Rakyat Dapat Ampas, Dewan Dapat Emas
Dampak dari praktik lancung ini sudah tampak di depan mata. Badan Pemeriksa Keuangan (BPK) RI menemukan lubang kerugian negara yang menganga pada proyek-proyek perbaikan jalan lingkungan. Proyek titipan dewan ini dikerjakan secara asal-asalan, menggunakan material bermutu rendah demi mengejar keuntungan pribadi para perantara dan sang oknum dewan.
Hingga laporan ini naik tayang, upaya konfirmasi yang dilayangkan tim redaksi kepada pimpinan DPRD Provinsi Jambi serta sejumlah Ketua Fraksi tidak membuahkan hasil. Pesan singkat maupun panggilan telepon yang ditujukan untuk mengklarifikasi dugaan “upeti” ini tidak direspons sama sekali. Kebisuan para wakil rakyat ini kian mempertegas adanya persekongkolan jahat di balik meja anggaran yang enggan dibuka ke publik (tim)
📝 CATATAN REDAKSI:
Sesuai Undang-Undang Nomor 40 Tahun 1999 tentang Pers:
- Hak Jawab (Pasal 5): Redaksi menantang Pemerintah Provinsi Jambi dan DPRD Provinsi Jambi untuk membuktikan bahwa informasi ini salah. Kami menyediakan ruang hak jawab seluas-luasnya untuk mengklarifikasi “bancakan” anggaran ini.
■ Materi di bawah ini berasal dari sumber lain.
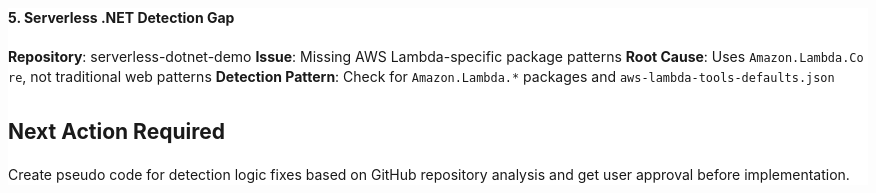 #### 5. Serverless .NET Detection Gap
**Repository**: serverless-dotnet-demo
**Issue**: Missing AWS Lambda-specific package patterns
**Root Cause**: Uses `Amazon.Lambda.Core`, not traditional web patterns
**Detection Pattern**: Check for `Amazon.Lambda.*` packages and `aws-lambda-tools-defaults.json`

## Next Action Required
Create pseudo code for detection logic fixes based on GitHub repository analysis and get user approval before implementation.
- Mosi Tidak Percaya: Laporan ini adalah wujud perlawanan pers terhadap praktik korupsi berjamaah yang menghisap sumsum anggaran daerah.
- Lindungi Narasumber: Identitas sumber kami lindungi sepenuhnya sesuai Hak Tolak, guna menghindari intimidasi dari para mafia anggaran yang tersinggung dengan laporan ini.